Dear Daisy Dog
I live in Michigan, where a local woman advertises small, mixed-breed dogs called “Daisy Dogs.” Do you know of any medical or behavioral problems with this breed? What questions should I ask to ensure that I get a healthy, friendly pup?
The Daisy Dogs who have written this column over the years are all large-breed dogs. Nevertheless, we’re delighted to learn that a breeder is using our name for the small-breed, shaggy, non-shedding dogs she sells.
While she refuses to disclose which breeds comprise her mixed-breed dogs, the photos on her Web site, www.daisydogs.com, give the impression of a Shih Tzu, Lhasa Apso or similar dog. If you buy a pup and are interested in tracing its ancestry, DNA testing can help.

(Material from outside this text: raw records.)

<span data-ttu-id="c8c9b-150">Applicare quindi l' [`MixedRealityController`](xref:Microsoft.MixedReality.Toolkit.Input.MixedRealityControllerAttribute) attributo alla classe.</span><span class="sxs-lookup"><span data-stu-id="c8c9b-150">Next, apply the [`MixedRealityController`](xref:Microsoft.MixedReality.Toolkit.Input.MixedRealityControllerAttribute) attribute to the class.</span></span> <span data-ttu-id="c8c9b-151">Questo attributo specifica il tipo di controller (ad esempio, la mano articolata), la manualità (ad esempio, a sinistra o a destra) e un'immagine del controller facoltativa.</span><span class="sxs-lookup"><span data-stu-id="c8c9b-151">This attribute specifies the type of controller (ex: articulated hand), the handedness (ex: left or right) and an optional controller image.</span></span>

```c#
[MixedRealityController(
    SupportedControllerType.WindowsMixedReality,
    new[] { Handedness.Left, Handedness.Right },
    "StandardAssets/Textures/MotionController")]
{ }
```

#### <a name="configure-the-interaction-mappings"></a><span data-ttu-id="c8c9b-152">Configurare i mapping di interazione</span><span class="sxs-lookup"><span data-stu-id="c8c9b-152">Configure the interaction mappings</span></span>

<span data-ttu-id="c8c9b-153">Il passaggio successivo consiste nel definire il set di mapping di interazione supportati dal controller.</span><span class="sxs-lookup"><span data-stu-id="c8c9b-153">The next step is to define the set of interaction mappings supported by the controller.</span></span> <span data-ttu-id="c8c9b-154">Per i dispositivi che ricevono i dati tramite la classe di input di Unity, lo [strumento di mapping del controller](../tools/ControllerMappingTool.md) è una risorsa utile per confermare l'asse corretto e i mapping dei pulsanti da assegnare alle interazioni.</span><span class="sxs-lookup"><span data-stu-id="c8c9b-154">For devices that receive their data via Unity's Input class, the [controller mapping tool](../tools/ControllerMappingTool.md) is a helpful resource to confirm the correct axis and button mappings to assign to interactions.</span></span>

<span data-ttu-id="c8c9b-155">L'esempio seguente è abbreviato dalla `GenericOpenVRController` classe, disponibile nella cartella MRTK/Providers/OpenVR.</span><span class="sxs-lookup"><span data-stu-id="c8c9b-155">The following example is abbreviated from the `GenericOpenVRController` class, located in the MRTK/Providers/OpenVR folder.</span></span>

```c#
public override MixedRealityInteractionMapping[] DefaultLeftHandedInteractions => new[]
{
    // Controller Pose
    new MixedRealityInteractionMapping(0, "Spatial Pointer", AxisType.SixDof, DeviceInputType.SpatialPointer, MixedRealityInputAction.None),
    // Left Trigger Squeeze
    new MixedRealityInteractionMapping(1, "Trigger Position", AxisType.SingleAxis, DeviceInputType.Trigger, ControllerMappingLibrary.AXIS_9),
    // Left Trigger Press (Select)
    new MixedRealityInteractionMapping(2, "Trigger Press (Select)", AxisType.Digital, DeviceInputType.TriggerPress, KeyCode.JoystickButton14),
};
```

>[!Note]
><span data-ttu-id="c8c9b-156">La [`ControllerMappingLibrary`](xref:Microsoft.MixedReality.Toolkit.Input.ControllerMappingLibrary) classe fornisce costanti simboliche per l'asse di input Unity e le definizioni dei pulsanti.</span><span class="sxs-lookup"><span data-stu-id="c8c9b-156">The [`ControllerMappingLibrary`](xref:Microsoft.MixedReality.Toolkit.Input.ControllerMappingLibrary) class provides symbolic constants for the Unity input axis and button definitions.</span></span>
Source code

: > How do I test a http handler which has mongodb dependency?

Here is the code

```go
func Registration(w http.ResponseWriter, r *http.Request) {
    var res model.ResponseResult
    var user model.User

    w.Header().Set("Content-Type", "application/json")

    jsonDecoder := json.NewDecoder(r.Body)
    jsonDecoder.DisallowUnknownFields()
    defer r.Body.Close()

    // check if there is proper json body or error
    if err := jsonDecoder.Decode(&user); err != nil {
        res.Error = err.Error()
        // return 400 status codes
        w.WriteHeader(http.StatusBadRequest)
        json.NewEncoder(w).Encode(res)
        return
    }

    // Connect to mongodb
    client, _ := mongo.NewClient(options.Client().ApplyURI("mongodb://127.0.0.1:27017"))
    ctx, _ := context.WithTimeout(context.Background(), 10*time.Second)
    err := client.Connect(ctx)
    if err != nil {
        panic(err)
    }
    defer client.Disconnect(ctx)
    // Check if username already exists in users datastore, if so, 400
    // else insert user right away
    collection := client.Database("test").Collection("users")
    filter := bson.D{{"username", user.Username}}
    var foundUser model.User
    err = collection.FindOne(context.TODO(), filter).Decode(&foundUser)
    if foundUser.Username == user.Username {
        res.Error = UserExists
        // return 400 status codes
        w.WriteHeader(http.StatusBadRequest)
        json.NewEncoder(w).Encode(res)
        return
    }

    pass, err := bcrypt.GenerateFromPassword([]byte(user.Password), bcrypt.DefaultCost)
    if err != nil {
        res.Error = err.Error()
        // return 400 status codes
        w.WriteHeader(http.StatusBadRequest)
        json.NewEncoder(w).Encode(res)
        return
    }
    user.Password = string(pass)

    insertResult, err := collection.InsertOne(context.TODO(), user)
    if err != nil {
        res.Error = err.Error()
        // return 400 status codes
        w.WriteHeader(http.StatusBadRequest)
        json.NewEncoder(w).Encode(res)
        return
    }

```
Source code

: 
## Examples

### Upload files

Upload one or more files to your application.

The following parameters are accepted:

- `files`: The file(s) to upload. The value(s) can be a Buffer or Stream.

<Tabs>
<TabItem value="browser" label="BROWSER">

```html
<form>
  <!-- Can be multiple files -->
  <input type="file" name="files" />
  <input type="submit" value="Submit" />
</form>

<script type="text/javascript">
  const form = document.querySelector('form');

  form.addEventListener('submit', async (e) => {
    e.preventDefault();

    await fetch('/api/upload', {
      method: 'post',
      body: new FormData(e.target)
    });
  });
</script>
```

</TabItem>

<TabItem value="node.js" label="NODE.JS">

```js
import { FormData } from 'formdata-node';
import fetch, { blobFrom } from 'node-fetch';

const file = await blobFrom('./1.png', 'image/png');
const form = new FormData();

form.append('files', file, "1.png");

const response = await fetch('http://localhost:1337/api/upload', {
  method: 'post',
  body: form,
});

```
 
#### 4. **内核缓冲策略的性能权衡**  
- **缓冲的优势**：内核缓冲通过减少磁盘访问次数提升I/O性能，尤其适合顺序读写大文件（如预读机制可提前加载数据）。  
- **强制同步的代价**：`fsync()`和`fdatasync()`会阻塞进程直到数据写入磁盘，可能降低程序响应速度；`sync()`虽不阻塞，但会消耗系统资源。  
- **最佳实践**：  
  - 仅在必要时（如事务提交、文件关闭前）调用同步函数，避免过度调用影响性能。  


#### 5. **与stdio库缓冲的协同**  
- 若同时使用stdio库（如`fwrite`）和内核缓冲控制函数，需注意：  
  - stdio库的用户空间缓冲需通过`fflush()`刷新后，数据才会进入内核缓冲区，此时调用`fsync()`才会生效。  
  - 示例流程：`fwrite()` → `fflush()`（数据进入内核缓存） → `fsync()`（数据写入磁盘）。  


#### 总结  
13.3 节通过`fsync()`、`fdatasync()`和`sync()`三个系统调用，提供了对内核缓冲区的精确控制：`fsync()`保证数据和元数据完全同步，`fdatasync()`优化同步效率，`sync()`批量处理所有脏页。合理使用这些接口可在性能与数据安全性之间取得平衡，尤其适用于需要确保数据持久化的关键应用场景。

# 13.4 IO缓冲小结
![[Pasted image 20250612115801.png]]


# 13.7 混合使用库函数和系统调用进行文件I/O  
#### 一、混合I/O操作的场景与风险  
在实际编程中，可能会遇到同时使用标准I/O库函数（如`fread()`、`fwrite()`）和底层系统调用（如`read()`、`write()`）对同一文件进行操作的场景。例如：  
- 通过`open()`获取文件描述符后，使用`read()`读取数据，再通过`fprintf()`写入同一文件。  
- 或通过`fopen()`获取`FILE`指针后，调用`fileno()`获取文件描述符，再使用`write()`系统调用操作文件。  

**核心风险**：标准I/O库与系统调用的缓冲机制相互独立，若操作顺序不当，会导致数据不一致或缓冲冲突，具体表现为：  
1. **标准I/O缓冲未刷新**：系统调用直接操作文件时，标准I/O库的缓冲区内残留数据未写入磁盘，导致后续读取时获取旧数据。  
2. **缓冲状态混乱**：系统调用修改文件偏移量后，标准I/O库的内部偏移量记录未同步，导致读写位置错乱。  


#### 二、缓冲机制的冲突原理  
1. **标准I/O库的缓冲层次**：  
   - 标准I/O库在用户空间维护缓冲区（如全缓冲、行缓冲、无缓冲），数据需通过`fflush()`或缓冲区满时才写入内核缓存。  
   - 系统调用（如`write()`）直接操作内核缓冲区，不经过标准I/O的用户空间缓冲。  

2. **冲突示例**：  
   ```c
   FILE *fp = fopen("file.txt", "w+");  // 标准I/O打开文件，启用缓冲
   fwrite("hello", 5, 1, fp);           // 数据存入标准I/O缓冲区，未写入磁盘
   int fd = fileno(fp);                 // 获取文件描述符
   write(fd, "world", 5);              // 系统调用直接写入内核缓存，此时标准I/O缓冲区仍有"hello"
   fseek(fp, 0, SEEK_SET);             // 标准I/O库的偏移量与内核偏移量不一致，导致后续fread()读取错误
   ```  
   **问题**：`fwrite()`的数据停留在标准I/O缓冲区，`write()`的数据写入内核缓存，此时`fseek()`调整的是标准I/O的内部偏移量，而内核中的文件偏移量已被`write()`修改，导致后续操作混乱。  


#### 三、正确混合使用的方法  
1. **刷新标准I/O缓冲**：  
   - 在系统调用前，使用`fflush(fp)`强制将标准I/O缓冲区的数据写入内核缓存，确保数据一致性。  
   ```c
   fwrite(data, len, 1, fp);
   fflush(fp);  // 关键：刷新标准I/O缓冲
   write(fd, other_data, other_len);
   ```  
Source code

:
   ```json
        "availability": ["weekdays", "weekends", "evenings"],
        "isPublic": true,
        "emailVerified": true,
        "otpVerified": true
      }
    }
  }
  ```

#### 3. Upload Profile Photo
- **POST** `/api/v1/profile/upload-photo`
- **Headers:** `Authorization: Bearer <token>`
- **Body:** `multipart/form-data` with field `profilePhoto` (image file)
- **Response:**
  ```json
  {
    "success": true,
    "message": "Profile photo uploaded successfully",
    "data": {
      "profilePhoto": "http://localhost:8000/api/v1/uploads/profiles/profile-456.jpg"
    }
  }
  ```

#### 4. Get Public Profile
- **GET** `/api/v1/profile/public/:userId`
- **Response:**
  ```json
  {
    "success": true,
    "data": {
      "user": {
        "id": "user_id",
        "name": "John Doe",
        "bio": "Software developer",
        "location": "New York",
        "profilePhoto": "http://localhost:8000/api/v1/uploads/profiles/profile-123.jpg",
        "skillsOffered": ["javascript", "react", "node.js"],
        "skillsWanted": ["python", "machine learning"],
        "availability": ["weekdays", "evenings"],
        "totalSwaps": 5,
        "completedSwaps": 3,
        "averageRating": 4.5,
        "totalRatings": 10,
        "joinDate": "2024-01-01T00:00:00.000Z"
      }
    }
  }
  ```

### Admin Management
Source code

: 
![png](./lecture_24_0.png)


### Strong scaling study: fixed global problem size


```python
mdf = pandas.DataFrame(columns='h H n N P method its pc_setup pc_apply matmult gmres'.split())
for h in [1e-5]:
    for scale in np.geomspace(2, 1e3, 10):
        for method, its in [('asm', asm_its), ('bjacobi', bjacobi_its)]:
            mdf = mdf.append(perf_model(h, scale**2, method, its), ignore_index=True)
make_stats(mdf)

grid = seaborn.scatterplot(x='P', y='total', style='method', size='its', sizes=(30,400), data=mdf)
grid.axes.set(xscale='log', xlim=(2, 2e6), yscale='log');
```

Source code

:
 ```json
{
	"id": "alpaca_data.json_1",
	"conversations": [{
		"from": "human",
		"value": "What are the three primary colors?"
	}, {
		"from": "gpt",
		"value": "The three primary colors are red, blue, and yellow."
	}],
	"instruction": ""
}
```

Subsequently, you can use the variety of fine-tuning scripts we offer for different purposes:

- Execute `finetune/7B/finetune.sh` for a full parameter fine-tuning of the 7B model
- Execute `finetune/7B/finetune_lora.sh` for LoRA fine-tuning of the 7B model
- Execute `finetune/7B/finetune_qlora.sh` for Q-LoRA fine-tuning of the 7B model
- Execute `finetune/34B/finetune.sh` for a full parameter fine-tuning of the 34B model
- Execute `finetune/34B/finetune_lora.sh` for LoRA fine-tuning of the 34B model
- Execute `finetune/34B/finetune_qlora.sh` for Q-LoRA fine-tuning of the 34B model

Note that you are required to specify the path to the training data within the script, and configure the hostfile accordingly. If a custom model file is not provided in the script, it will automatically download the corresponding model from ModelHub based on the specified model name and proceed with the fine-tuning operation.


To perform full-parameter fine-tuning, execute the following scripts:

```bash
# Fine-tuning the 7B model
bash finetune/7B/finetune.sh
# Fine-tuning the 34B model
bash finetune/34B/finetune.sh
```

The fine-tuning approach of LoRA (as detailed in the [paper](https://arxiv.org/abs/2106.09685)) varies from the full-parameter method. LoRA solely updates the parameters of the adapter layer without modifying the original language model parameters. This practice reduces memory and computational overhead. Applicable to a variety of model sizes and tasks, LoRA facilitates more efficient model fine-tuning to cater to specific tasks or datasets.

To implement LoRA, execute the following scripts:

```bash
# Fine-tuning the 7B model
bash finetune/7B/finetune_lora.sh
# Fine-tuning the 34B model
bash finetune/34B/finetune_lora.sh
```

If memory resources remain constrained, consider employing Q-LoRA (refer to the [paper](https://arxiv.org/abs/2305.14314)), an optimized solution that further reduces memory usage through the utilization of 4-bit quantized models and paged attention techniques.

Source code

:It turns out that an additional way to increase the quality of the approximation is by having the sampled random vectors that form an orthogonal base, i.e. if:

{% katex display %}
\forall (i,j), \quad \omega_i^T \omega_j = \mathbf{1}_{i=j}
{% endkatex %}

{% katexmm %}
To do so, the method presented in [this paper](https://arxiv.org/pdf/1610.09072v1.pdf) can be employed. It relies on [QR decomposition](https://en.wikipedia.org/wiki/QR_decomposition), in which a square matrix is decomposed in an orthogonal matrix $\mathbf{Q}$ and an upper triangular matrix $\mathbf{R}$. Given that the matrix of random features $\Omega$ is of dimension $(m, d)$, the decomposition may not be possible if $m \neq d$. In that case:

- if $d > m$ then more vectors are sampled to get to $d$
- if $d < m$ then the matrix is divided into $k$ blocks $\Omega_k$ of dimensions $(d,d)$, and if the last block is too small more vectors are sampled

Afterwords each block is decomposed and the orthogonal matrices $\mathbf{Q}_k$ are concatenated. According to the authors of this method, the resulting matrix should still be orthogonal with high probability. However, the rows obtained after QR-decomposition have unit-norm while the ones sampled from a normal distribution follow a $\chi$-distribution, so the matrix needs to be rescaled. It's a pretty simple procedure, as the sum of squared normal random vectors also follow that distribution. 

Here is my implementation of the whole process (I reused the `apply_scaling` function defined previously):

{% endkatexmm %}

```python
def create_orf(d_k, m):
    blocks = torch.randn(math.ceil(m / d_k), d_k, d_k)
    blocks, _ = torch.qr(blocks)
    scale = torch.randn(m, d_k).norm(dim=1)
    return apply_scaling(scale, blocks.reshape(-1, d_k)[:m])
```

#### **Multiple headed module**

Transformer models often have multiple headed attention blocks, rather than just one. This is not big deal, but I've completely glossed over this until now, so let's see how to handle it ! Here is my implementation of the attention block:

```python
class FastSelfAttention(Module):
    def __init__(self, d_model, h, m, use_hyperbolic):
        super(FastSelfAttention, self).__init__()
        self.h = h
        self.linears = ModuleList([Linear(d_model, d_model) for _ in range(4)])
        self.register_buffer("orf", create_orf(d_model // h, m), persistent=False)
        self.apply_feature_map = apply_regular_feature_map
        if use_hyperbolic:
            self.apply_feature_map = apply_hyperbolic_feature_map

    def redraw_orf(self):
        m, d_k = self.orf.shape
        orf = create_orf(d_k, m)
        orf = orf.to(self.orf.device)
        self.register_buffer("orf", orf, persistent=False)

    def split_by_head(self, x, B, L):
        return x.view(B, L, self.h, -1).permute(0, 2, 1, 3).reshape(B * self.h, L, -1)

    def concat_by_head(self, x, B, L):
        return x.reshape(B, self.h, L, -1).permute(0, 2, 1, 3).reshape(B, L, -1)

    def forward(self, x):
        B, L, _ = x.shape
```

Small-breed dogs like the Daisy Dogs sometimes suffer from these problems: heart disease, dislocating kneecaps, eye problems of various kinds, kidney and bladder disease, impacted anal sacs and difficulty with house training. Dogs that don’t shed often mat, so they require regular grooming, usually by a professional.
To learn more about the health problems in the Daisy Dog line of mixed-breed dogs, ask the breeder to let you talk with her veterinarian and buyers who have lived with her dogs for many years.
If the breeder is unwilling to share this information, recognize that you may pay a pure-bred price for a mixed-breed dog of undocumented lineage and medical background -– qualities you’ll encounter at an animal shelter, where the adoption fee is lower.